EXTRACTED DATA: Begin

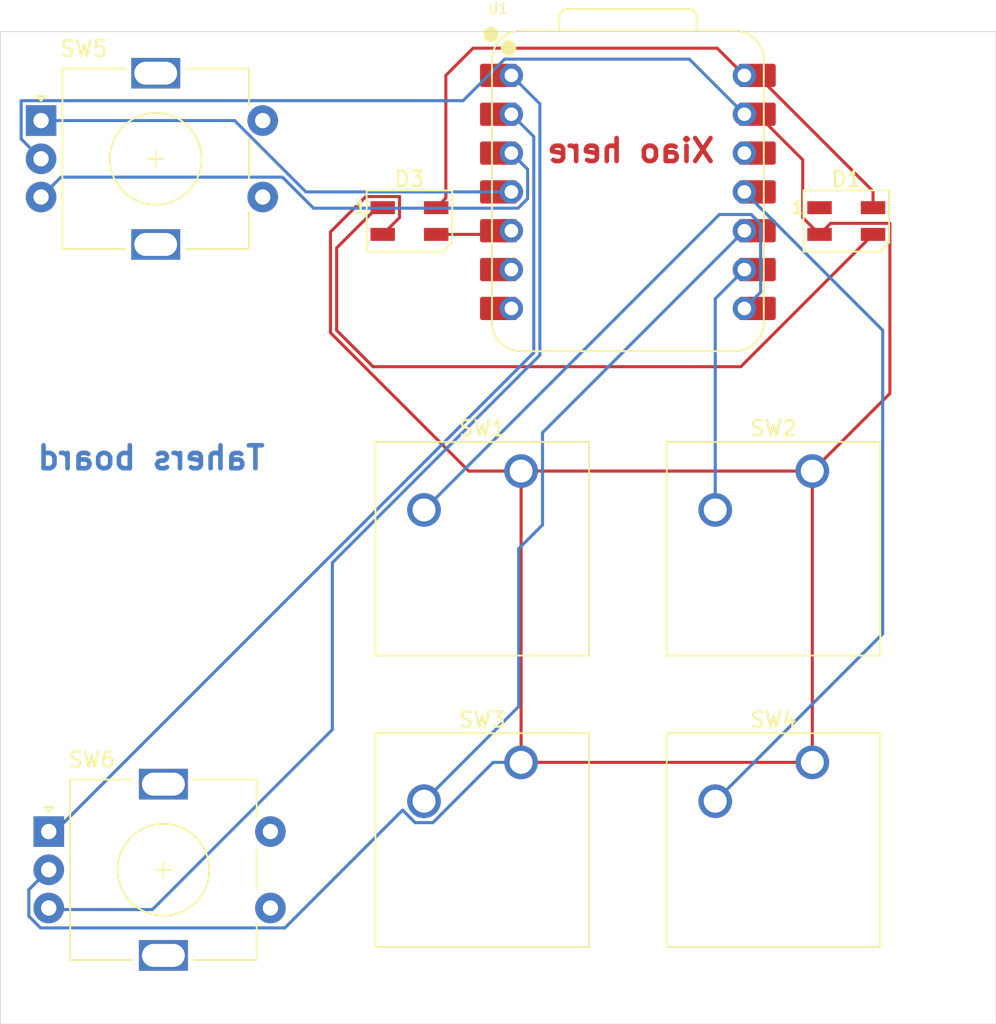
<source format=kicad_pcb>
(kicad_pcb
	(version 20241229)
	(generator "pcbnew")
	(generator_version "9.0")
	(general
		(thickness 1.6)
		(legacy_teardrops no)
	)
	(paper "A4")
	(layers
		(0 "F.Cu" signal)
		(2 "B.Cu" signal)
		(9 "F.Adhes" user "F.Adhesive")
		(11 "B.Adhes" user "B.Adhesive")
		(13 "F.Paste" user)
		(15 "B.Paste" user)
		(5 "F.SilkS" user "F.Silkscreen")
		(7 "B.SilkS" user "B.Silkscreen")
		(1 "F.Mask" user)
		(3 "B.Mask" user)
		(17 "Dwgs.User" user "User.Drawings")
		(19 "Cmts.User" user "User.Comments")
		(21 "Eco1.User" user "User.Eco1")
		(23 "Eco2.User" user "User.Eco2")
		(25 "Edge.Cuts" user)
		(27 "Margin" user)
		(31 "F.CrtYd" user "F.Courtyard")
		(29 "B.CrtYd" user "B.Courtyard")
		(35 "F.Fab" user)
		(33 "B.Fab" user)
		(39 "User.1" user)
		(41 "User.2" user)
		(43 "User.3" user)
		(45 "User.4" user)
	)
	(setup
		(pad_to_mask_clearance 0)
		(allow_soldermask_bridges_in_footprints no)
		(tenting front back)
		(pcbplotparams
			(layerselection 0x00000000_00000000_55555555_5755f5ff)
			(plot_on_all_layers_selection 0x00000000_00000000_00000000_00000000)
			(disableapertmacros no)
			(usegerberextensions no)
			(usegerberattributes yes)
			(usegerberadvancedattributes yes)
			(creategerberjobfile yes)
			(dashed_line_dash_ratio 12.000000)
			(dashed_line_gap_ratio 3.000000)
			(svgprecision 4)
			(plotframeref no)
			(mode 1)
			(useauxorigin no)
			(hpglpennumber 1)
			(hpglpenspeed 20)
			(hpglpendiameter 15.000000)
			(pdf_front_fp_property_popups yes)
			(pdf_back_fp_property_popups yes)
			(pdf_metadata yes)
			(pdf_single_document no)
			(dxfpolygonmode yes)
			(dxfimperialunits yes)
			(dxfusepcbnewfont yes)
			(psnegative no)
			(psa4output no)
			(plot_black_and_white yes)
			(sketchpadsonfab no)
			(plotpadnumbers no)
			(hidednponfab no)
			(sketchdnponfab yes)
			(crossoutdnponfab yes)
			(subtractmaskfromsilk no)
			(outputformat 1)
			(mirror no)
			(drillshape 1)
			(scaleselection 1)
			(outputdirectory "")
		)
	)
	(net 0 "")
	(net 1 "+5V")
	(net 2 "Net-(D1-DIN)")
	(net 3 "GND")
	(net 4 "unconnected-(D1-DOUT-Pad1)")
	(net 5 "Net-(D3-DIN)")
	(net 6 "Net-(U1-GPIO1{slash}RX)")
	(net 7 "Net-(U1-GPIO2{slash}SCK)")
	(net 8 "Net-(U1-GPIO4{slash}MISO)")
	(net 9 "Net-(U1-GPIO3{slash}MOSI)")
	(net 10 "unconnected-(U1-3V3-Pad12)")
	(net 11 "unconnected-(U1-GPIO0{slash}TX-Pad7)")
	(net 12 "Net-(U1-GPIO28{slash}ADC2{slash}A2)")
	(net 13 "unconnected-(U1-GPIO7{slash}SCL-Pad6)")
	(net 14 "Net-(U1-GPIO29{slash}ADC3{slash}A3)")
	(net 15 "Net-(U1-GPIO27{slash}ADC1{slash}A1)")
	(net 16 "Net-(U1-GPIO26{slash}ADC0{slash}A0)")
	(footprint "Rotary_Encoder:RotaryEncoder_Alps_EC11E-Switch_Vertical_H20mm" (layer "F.Cu") (at 18.7636 52.9616))
	(footprint "opl kicad 2:XIAO-RP2040-DIP" (layer "F.Cu") (at 57.15 57.62625))
	(footprint "LED_SMD:LED_SK6812MINI_PLCC4_3.5x3.5mm_P1.75mm" (layer "F.Cu") (at 71.4375 59.53125))
	(footprint "Rotary_Encoder:RotaryEncoder_Alps_EC11E-Switch_Vertical_H20mm" (layer "F.Cu") (at 19.2676 99.4556))
	(footprint "Button_Switch_Keyboard:SW_Cherry_MX_1.00u_PCB" (layer "F.Cu") (at 69.215 94.9325))
	(footprint "Button_Switch_Keyboard:SW_Cherry_MX_1.00u_PCB" (layer "F.Cu") (at 69.215 75.8825))
	(footprint "Button_Switch_Keyboard:SW_Cherry_MX_1.00u_PCB" (layer "F.Cu") (at 50.165 94.9325))
	(footprint "LED_SMD:LED_SK6812MINI_PLCC4_3.5x3.5mm_P1.75mm" (layer "F.Cu") (at 42.8625 59.53125))
	(footprint "Button_Switch_Keyboard:SW_Cherry_MX_1.00u_PCB" (layer "F.Cu") (at 50.165 75.8825))
	(gr_rect
		(start 16.1036 47.1424)
		(end 81.2292 112.04775)
		(stroke
			(width 0.05)
			(type default)
		)
		(fill no)
		(layer "Edge.Cuts")
		(uuid "9f8a3734-4800-44a0-b21b-8018c592a1ec")
	)
	(gr_text "Xiao here"
		(at 62.9666 55.8038 0)
		(layer "F.Cu")
		(uuid "fee4ba72-7880-4046-be55-fc1f94e072c5")
		(effects
			(font
				(size 1.5 1.5)
				(thickness 0.3)
				(bold yes)
			)
			(justify left bottom mirror)
		)
	)
	(gr_text "Tahers board"
		(at 33.5534 75.8952 0)
		(layer "B.Cu")
		(uuid "a13b9689-3506-468d-9599-ede67ab9a40e")
		(effects
			(font
				(size 1.5 1.5)
				(thickness 0.3)
				(bold yes)
			)
			(justify left bottom mirror)
		)
	)
	(segment
		(start 45.24375 50.00625)
		(end 47.024 48.226)
		(width 0.2)
		(layer "F.Cu")
		(net 1)
		(uuid "103ca9fb-3605-41c8-802e-46005bd825ab")
	)
	(segment
		(start 47.024 48.226)
		(end 62.98975 48.226)
		(width 0.2)
		(layer "F.Cu")
		(net 1)
		(uuid "11248518-03aa-4721-b727-5f87d11bd31c")
	)
	(segment
		(start 62.98975 48.226)
		(end 64.77 50.00625)
		(width 0.2)
		(layer "F.Cu")
		(net 1)
		(uuid "32f200ea-edbf-44da-91e1-360f0af2f34c")
	)
	(segment
		(start 44.6125 58.65625)
		(end 45.24375 58.025)
		(width 0.2)
		(layer "F.Cu")
		(net 1)
		(uuid "3673210b-4ee2-457b-ad6e-84c88d1f36f1")
	)
	(segment
		(start 73.1875 58.65625)
		(end 73.1875 57.58875)
		(width 0.2)
		(layer "F.Cu")
		(net 1)
		(uuid "9dda114d-8702-4c43-b1f7-4ca6f230b5e5")
	)
	(segment
		(start 73.1875 57.58875)
		(end 65.605 50.00625)
		(width 0.2)
		(layer "F.Cu")
		(net 1)
		(uuid "ce73c65d-552d-4834-a987-5a137e4850ed")
	)
	(segment
		(start 45.24375 58.025)
		(end 45.24375 50.00625)
		(width 0.2)
		(layer "F.Cu")
		(net 1)
		(uuid "f0d2d85a-28b1-475c-a96d-ac139b41e3b5")
	)
	(segment
		(start 38.1 66.675)
		(end 40.48125 69.05625)
		(width 0.2)
		(layer "F.Cu")
		(net 2)
		(uuid "09cc5d71-0d2a-4eb3-942f-0664e6c3c946")
	)
	(segment
		(start 40.7375 58.65625)
		(end 38.1 61.29375)
		(width 0.2)
		(layer "F.Cu")
		(net 2)
		(uuid "4ea413dd-b8f3-4e9f-8677-2e8821ae4cf8")
	)
	(segment
		(start 64.5375 69.05625)
		(end 73.1875 60.40625)
		(width 0.2)
		(layer "F.Cu")
		(net 2)
		(uuid "7002f65a-7884-412b-8cc9-bf9cefbc82da")
	)
	(segment
		(start 38.1 61.29375)
		(end 38.1 66.675)
		(width 0.2)
		(layer "F.Cu")
		(net 2)
		(uuid "9a1c901e-5ed8-4349-bec5-f7ea6e80731e")
	)
	(segment
		(start 40.48125 69.05625)
		(end 64.5375 69.05625)
		(width 0.2)
		(layer "F.Cu")
		(net 2)
		(uuid "de11aef6-ea27-4f23-98de-b91fd59eb7e7")
	)
	(segment
		(start 41.1125 58.65625)
		(end 40.7375 58.65625)
		(width 0.2)
		(layer "F.Cu")
		(net 2)
		(uuid "f80d76c0-dd10-4fbd-b65c-0bce51ec3817")
	)
	(segment
		(start 69.6875 60.40625)
		(end 68.5865 59.30525)
		(width 0.2)
		(layer "F.Cu")
		(net 3)
		(uuid "1908beb9-e329-4418-99c3-3b4a5b9a0948")
	)
	(segment
		(start 69.215 75.8825)
		(end 50.165 75.8825)
		(width 0.2)
		(layer "F.Cu")
		(net 3)
		(uuid "2039f9ca-a927-4d3b-8368-742c271c09e7")
	)
	(segment
		(start 42.2135 59.30525)
		(end 42.2135 57.93025)
		(width 0.2)
		(layer "F.Cu")
		(net 3)
		(uuid "2c12fb05-eac6-487f-8368-b4a6f2785088")
	)
	(segment
		(start 68.5865 59.30525)
		(end 68.5865 55.52775)
		(width 0.2)
		(layer "F.Cu")
		(net 3)
		(uuid "4bb48f42-1b97-49ef-a29c-cad76264f1ef")
	)
	(segment
		(start 68.5865 55.52775)
		(end 65.605 52.54625)
		(width 0.2)
		(layer "F.Cu")
		(net 3)
		(uuid "622abac5-a29e-4a97-be45-c6927cfc9686")
	)
	(segment
		(start 42.2135 57.93025)
		(end 40.0115 57.93025)
		(width 0.2)
		(layer "F.Cu")
		(net 3)
		(uuid "75f07d02-b75b-4155-92f3-74b6815d9d27")
	)
	(segment
		(start 69.6875 60.40625)
		(end 70.4135 59.68025)
		(width 0.2)
		(layer "F.Cu")
		(net 3)
		(uuid "82beb736-c7ba-481f-a908-f479fd1405f8")
	)
	(segment
		(start 74.2885 59.68025)
		(end 74.2885 70.809)
		(width 0.2)
		(layer "F.Cu")
		(net 3)
		(uuid "898991ba-d6cb-4e36-8465-4b0c6158cf85")
	)
	(segment
		(start 46.7404 75.8825)
		(end 50.165 75.8825)
		(width 0.2)
		(layer "F.Cu")
		(net 3)
		(uuid "9ab540d9-fc95-4958-b1d3-70652cdefa62")
	)
	(segment
		(start 70.4135 59.68025)
		(end 74.2885 59.68025)
		(width 0.2)
		(layer "F.Cu")
		(net 3)
		(uuid "9cf02b03-ef76-4b03-8215-82f7d1f83dc9")
	)
	(segment
		(start 69.215 75.8825)
		(end 69.215 94.9325)
		(width 0.2)
		(layer "F.Cu")
		(net 3)
		(uuid "c3f1ddd4-def7-4333-9887-c64362a6b53f")
	)
	(segment
		(start 69.215 94.9325)
		(end 50.165 94.9325)
		(width 0.2)
		(layer "F.Cu")
		(net 3)
		(uuid "c4b2f43b-66ae-499d-b196-7047aa29e849")
	)
	(segment
		(start 37.699 66.8411)
		(end 46.7404 75.8825)
		(width 0.2)
		(layer "F.Cu")
		(net 3)
		(uuid "cd74bcdb-d2f0-42b1-af9b-059df729d684")
	)
	(segment
		(start 37.699 60.24275)
		(end 37.699 66.8411)
		(width 0.2)
		(layer "F.Cu")
		(net 3)
		(uuid "d26ef7b9-9532-427f-a0c3-3ce6112f23f3")
	)
	(segment
		(start 40.0115 57.93025)
		(end 37.699 60.24275)
		(width 0.2)
		(layer "F.Cu")
		(net 3)
		(uuid "dd7edf2a-34aa-4fcc-8e88-fd4a2cd164b6")
	)
	(segment
		(start 50.165 94.9325)
		(end 50.165 75.8825)
		(width 0.2)
		(layer "F.Cu")
		(net 3)
		(uuid "e31cf624-3b9a-4d82-8048-99ac781415a6")
	)
	(segment
		(start 41.1125 60.40625)
		(end 42.2135 59.30525)
		(width 0.2)
		(layer "F.Cu")
		(net 3)
		(uuid "f99d4f1b-46eb-4026-a1e3-67f37f8c7932")
	)
	(segment
		(start 74.2885 70.809)
		(end 69.215 75.8825)
		(width 0.2)
		(layer "F.Cu")
		(net 3)
		(uuid "fc958bb2-92d8-4f25-ac27-04f7d3f28095")
	)
	(segment
		(start 61.167 48.94325)
		(end 64.77 52.54625)
		(width 0.2)
		(layer "B.Cu")
		(net 3)
		(uuid "030ed32f-93b5-4089-ad9a-a119ce2f5cca")
	)
	(segment
		(start 49.08969 48.94325)
		(end 61.167 48.94325)
		(width 0.2)
		(layer "B.Cu")
		(net 3)
		(uuid "10cf8faf-91a3-4a0f-a081-2fa25b6a8c94")
	)
	(segment
		(start 42.414 98.052814)
		(end 43.234686 98.8735)
		(width 0.2)
		(layer "B.Cu")
		(net 3)
		(uuid "11b57b87-f9e5-465f-b025-ac67fe05070d")
	)
	(segment
		(start 48.336314 94.9325)
		(end 50.165 94.9325)
		(width 0.2)
		(layer "B.Cu")
		(net 3)
		(uuid "215dd64a-a989-429a-b590-a4bd7e3ee62e")
	)
	(segment
		(start 17.9666 103.2566)
		(end 17.9666 104.994492)
		(width 0.2)
		(layer "B.Cu")
		(net 3)
		(uuid "47bcca65-1359-4ffc-8c1a-fa39192e5f13")
	)
	(segment
		(start 43.234686 98.8735)
		(end 44.395314 98.8735)
		(width 0.2)
		(layer "B.Cu")
		(net 3)
		(uuid "647c0eb7-92d7-490e-9a08-7af9a18b7fd4")
	)
	(segment
		(start 46.37234 51.6606)
		(end 49.08969 48.94325)
		(width 0.2)
		(layer "B.Cu")
		(net 3)
		(uuid "65622f51-ed73-423a-8dac-ec4974ef203e")
	)
	(segment
		(start 44.395314 98.8735)
		(end 48.336314 94.9325)
		(width 0.2)
		(layer "B.Cu")
		(net 3)
		(uuid "8268f86a-3e11-4447-9002-a4f9e3943612")
	)
	(segment
		(start 19.2676 101.9556)
		(end 17.9666 103.2566)
		(width 0.2)
		(layer "B.Cu")
		(net 3)
		(uuid "9e37e4f5-850a-4327-bdd9-953afe0810ad")
	)
	(segment
		(start 17.4626 51.6606)
		(end 46.37234 51.6606)
		(width 0.2)
		(layer "B.Cu")
		(net 3)
		(uuid "cfa98bfb-bbcb-4a49-9b4f-27e92d2b6701")
	)
	(segment
		(start 17.4626 54.1606)
		(end 17.4626 51.6606)
		(width 0.2)
		(layer "B.Cu")
		(net 3)
		(uuid "cfd79136-9174-4493-98de-a4b145a93c40")
	)
	(segment
		(start 18.7636 55.4616)
		(end 17.4626 54.1606)
		(width 0.2)
		(layer "B.Cu")
		(net 3)
		(uuid "d46a53ce-4ba1-4ec2-a9ae-9be08a383cc7")
	)
	(segment
		(start 18.728708 105.7566)
		(end 34.710214 105.7566)
		(width 0.2)
		(layer "B.Cu")
		(net 3)
		(uuid "da7e222f-d3b2-41c8-a5fd-5dc3aedf745f")
	)
	(segment
		(start 17.9666 104.994492)
		(end 18.728708 105.7566)
		(width 0.2)
		(layer "B.Cu")
		(net 3)
		(uuid "ec6009f3-db74-4534-aca6-2911264f47c9")
	)
	(segment
		(start 34.710214 105.7566)
		(end 42.414 98.052814)
		(width 0.2)
		(layer "B.Cu")
		(net 3)
		(uuid "fe7ecc5d-2216-4995-b3b3-3f38a72986fb")
	)
	(segment
		(start 49.29 60.40625)
		(end 49.53 60.16625)
		(width 0.2)
		(layer "F.Cu")
		(net 5)
		(uuid "3617021d-74b4-43b4-96af-b03cc824846e")
	)
	(segment
		(start 44.6125 60.40625)
		(end 49.29 60.40625)
		(width 0.2)
		(layer "F.Cu")
		(net 5)
		(uuid "500b0752-09db-4e6a-9f23-ed3614c6f72f")
	)
	(segment
		(start 63.13425 59.10325)
		(end 43.815 78.4225)
		(width 0.2)
		(layer "B.Cu")
		(net 6)
		(uuid "1248126b-5fc8-452e-b009-fc710222f4e9")
	)
	(segment
		(start 65.833 64.18325)
		(end 65.833 59.72594)
		(width 0.2)
		(layer "B.Cu")
		(net 6)
		(uuid "656701ed-1de5-4c75-9e3f-e06aa0c255b5")
	)
	(segment
		(start 65.833 59.72594)
		(end 65.21031 59.10325)
		(width 0.2)
		(layer "B.Cu")
		(net 6)
		(uuid "75a64596-da3e-436a-ad0d-f6216a59de23")
	)
	(segment
		(start 64.77 65.24625)
		(end 65.833 64.18325)
		(width 0.2)
		(layer "B.Cu")
		(net 6)
		(uuid "9e73ff78-b157-4334-b543-20b304650dc1")
	)
	(segment
		(start 65.21031 59.10325)
		(end 63.13425 59.10325)
		(width 0.2)
		(layer "B.Cu")
		(net 6)
		(uuid "cd73e752-8801-47c6-a6d1-fb3590745752")
	)
	(segment
		(start 62.865 64.61125)
		(end 62.865 78.4225)
		(width 0.2)
		(layer "B.Cu")
		(net 7)
		(uuid "48099856-aeb7-417a-9cf9-7b01fa3f4c3e")
	)
	(segment
		(start 64.77 62.70625)
		(end 62.865 64.61125)
		(width 0.2)
		(layer "B.Cu")
		(net 7)
		(uuid "a3b7c362-592a-4e7c-9fc8-f77cbdf0d507")
	)
	(segment
		(start 50.00625 91.28125)
		(end 43.815 97.4725)
		(width 0.2)
		(layer "B.Cu")
		(net 8)
		(uuid "27f41bd1-11f6-47fd-bbb8-aec0e9b74432")
	)
	(segment
		(start 50.00625 80.9625)
		(end 50.00625 91.28125)
		(width 0.2)
		(layer "B.Cu")
		(net 8)
		(uuid "573673a0-a7e4-4e36-9d91-598fd07f12f1")
	)
	(segment
		(start 51.566 73.37025)
		(end 51.566 79.40275)
		(width 0.2)
		(layer "B.Cu")
		(net 8)
		(uuid "5a3bb364-8c9c-456e-8dd6-9fe77429f0f8")
	)
	(segment
		(start 51.566 79.40275)
		(end 50.00625 80.9625)
		(width 0.2)
		(layer "B.Cu")
		(net 8)
		(uuid "68b0b807-e3bf-44d8-bb70-409306709df2")
	)
	(segment
		(start 64.77 60.16625)
		(end 51.566 73.37025)
		(width 0.2)
		(layer "B.Cu")
		(net 8)
		(uuid "e0560252-f133-4241-9071-4bd7a458e52c")
	)
	(segment
		(start 73.81875 86.51875)
		(end 62.865 97.4725)
		(width 0.2)
		(layer "B.Cu")
		(net 9)
		(uuid "78b5f670-c2e9-42d8-8289-32201b9a4129")
	)
	(segment
		(start 73.81875 66.675)
		(end 73.81875 86.51875)
		(width 0.2)
		(layer "B.Cu")
		(net 9)
		(uuid "8cc6611b-5c43-412a-aac8-e711693813e2")
	)
	(segment
		(start 64.77 57.62625)
		(end 73.81875 66.675)
		(width 0.2)
		(layer "B.Cu")
		(net 9)
		(uuid "f319eb44-2911-47ac-b03a-f4411dcb9dcd")
	)
	(segment
		(start 34.555608 56.6606)
		(end 36.584258 58.68925)
		(width 0.2)
		(layer "B.Cu")
		(net 12)
		(uuid "04b64b71-f774-4043-8511-bcdb6ae3c584")
	)
	(segment
		(start 18.7636 57.9616)
		(end 20.0646 56.6606)
		(width 0.2)
		(layer "B.Cu")
		(net 12)
		(uuid "171b6408-13c3-4ce7-a3e3-a429f295aaed")
	)
	(segment
		(start 50.593 56.14925)
		(end 49.53 55.08625)
		(width 0.2)
		(layer "B.Cu")
		(net 12)
		(uuid "56d6367f-13eb-4c43-ba82-3e1c216855c5")
	)
	(segment
		(start 36.584258 58.68925)
		(end 49.97031 58.68925)
		(width 0.2)
		(layer "B.Cu")
		(net 12)
		(uuid "77ede3ce-3334-4ca8-88f7-5c55d38d7d0a")
	)
	(segment
		(start 50.593 58.06656)
		(end 50.593 56.14925)
		(width 0.2)
		(layer "B.Cu")
		(net 12)
		(uuid "86d04487-1f39-4bb1-86a5-27b52507b225")
	)
	(segment
		(start 49.97031 58.68925)
		(end 50.593 58.06656)
		(width 0.2)
		(layer "B.Cu")
		(net 12)
		(uuid "a29be14b-4b48-44fb-9bda-e729511eb56c")
	)
	(segment
		(start 20.0646 56.6606)
		(end 34.555608 56.6606)
		(width 0.2)
		(layer "B.Cu")
		(net 12)
		(uuid "fc3e4f5e-a252-4176-a1a4-abea12e834b0")
	)
	(segment
		(start 18.7636 52.9616)
		(end 31.423708 52.9616)
		(width 0.2)
		(layer "B.Cu")
		(net 14)
		(uuid "d1477583-ca54-41ba-abf7-1eee151ec29a")
	)
	(segment
		(start 31.423708 52.9616)
		(end 36.088358 57.62625)
		(width 0.2)
		(layer "B.Cu")
		(net 14)
		(uuid "f59d9ad8-c843-4d1f-953d-5006e88f8d5b")
	)
	(segment
		(start 36.088358 57.62625)
		(end 49.53 57.62625)
		(width 0.2)
		(layer "B.Cu")
		(net 14)
		(uuid "f67b4563-f656-4be4-aab5-849c1ae9958b")
	)
	(segment
		(start 50.994 54.01025)
		(end 49.53 52.54625)
		(width 0.2)
		(layer "B.Cu")
		(net 15)
		(uuid "1b86f525-7388-4de5-b644-cd9fa17cfd3b")
	)
	(segment
		(start 19.5724 99.5572)
		(end 50.994 68.1356)
		(width 0.2)
		(layer "B.Cu")
		(net 15)
		(uuid "1dd31156-6568-4037-b73e-cd7ed18541bb")
	)
	(segment
		(start 50.994 68.1356)
		(end 50.994 54.01025)
		(width 0.2)
		(layer "B.Cu")
		(net 15)
		(uuid "4be9ef37-c8f5-4a50-8f66-02680748587d")
	)
	(segment
		(start 51.395 51.87125)
		(end 49.53 50.00625)
		(width 0.2)
		(layer "B.Cu")
		(net 16)
		(uuid "05f8133d-89de-4841-aef5-1cbb8d6413bb")
	)
	(segment
		(start 37.8206 92.7862)
		(end 37.8206 81.8761)
		(width 0.2)
		(layer "B.Cu")
		(net 16)
		(uuid "4810d179-1e76-498a-bdb4-f6dcd8d9ec6b")
	)
	(segment
		(start 26.0496 104.5572)
		(end 37.8206 92.7862)
		(width 0.2)
		(layer "B.Cu")
		(net 16)
		(uuid "866c8cc6-c19d-4bd0-8965-cb4fdbf332df")
	)
	(segment
		(start 37.8206 81.8761)
		(end 51.395 68.3017)
		(width 0.2)
		(layer "B.Cu")
		(net 16)
		(uuid "c979491b-8d11-400a-bc14-240422c08d9b")
	)
	(segment
		(start 19.5724 104.5572)
		(end 26.0496 104.5572)
		(width 0.2)
		(layer "B.Cu")
		(net 16)
		(uuid "ce011ac4-aa89-4247-bc45-f33fe6580004")
	)
	(segment
		(start 51.395 68.3017)
		(end 51.395 51.87125)
		(width 0.2)
		(layer "B.Cu")
		(net 16)
		(uuid "ee01f062-fdc9-4a91-b17e-1e19637f8018")
	)
	(embedded_fonts no)
)

</source>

EXTRACTED DATA: End

TRY IT ▸
The lines you return should be those above that contain the word "SilkS", every one of them.

RESPONSE ▸
		(5 "F.SilkS" user "F.Silkscreen")
		(7 "B.SilkS" user "B.Silkscreen")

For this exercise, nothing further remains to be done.